# TO DO
Please give again, word for word, the line that contains "## Events of" and every line after it to the end of the data, with no other lines.
*** INPUT DATA ***
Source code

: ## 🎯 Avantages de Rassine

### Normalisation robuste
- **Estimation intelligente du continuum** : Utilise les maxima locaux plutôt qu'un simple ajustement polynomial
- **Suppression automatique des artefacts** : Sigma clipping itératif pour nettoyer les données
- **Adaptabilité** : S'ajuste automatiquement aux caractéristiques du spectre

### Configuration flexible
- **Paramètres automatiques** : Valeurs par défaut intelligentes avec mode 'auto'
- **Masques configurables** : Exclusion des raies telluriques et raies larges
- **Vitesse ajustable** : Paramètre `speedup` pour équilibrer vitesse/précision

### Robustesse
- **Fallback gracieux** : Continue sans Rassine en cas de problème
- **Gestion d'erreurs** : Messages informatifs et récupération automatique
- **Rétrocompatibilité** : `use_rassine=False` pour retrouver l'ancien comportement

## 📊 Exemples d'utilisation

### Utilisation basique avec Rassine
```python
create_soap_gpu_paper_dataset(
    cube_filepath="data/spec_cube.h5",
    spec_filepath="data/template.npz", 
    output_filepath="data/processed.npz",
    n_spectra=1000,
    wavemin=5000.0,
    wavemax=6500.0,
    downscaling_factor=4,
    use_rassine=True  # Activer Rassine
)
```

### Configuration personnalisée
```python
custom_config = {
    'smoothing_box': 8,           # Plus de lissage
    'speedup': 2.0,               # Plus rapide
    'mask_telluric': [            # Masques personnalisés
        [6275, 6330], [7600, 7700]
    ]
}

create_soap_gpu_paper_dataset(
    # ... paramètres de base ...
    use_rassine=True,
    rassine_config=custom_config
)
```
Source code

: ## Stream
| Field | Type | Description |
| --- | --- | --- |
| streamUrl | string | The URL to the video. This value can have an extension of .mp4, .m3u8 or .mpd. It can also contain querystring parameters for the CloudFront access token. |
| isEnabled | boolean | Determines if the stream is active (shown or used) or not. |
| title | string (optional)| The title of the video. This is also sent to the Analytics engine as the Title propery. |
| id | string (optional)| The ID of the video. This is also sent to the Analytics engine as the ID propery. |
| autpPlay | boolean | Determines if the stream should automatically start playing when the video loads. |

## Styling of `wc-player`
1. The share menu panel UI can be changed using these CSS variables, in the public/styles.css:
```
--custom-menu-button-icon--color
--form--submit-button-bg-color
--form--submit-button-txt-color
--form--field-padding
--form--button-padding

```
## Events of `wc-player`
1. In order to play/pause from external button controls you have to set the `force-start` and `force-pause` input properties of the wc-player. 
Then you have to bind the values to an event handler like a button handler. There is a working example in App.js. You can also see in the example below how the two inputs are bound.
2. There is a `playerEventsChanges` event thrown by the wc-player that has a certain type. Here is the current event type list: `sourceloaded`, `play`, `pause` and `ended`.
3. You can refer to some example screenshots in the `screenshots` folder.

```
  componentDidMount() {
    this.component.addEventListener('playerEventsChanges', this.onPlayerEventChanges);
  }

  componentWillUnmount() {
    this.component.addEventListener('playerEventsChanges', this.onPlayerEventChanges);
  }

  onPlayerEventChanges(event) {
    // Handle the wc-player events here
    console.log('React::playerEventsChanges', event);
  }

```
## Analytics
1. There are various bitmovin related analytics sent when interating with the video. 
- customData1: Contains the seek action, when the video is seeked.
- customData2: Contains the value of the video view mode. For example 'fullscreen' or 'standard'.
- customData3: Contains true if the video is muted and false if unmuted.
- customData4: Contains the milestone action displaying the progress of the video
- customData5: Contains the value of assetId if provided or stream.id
*** End of INPUT DATA ***
# TASK RESULT
## Events of `wc-player`
1. In order to play/pause from external button controls you have to set the `force-start` and `force-pause` input properties of the wc-player. 
Then you have to bind the values to an event handler like a button handler. There is a working example in App.js. You can also see in the example below how the two inputs are bound.
2. There is a `playerEventsChanges` event thrown by the wc-player that has a certain type. Here is the current event type list: `sourceloaded`, `play`, `pause` and `ended`.
3. You can refer to some example screenshots in the `screenshots` folder.

```
  componentDidMount() {
    this.component.addEventListener('playerEventsChanges', this.onPlayerEventChanges);
  }

  componentWillUnmount() {
    this.component.addEventListener('playerEventsChanges', this.onPlayerEventChanges);
  }

  onPlayerEventChanges(event) {
    // Handle the wc-player events here
    console.log('React::playerEventsChanges', event);
  }

```
## Analytics
1. There are various bitmovin related analytics sent when interating with the video. 
- customData1: Contains the seek action, when the video is seeked.
- customData2: Contains the value of the video view mode. For example 'fullscreen' or 'standard'.
- customData3: Contains true if the video is muted and false if unmuted.
- customData4: Contains the milestone action displaying the progress of the video
- customData5: Contains the value of assetId if provided or stream.id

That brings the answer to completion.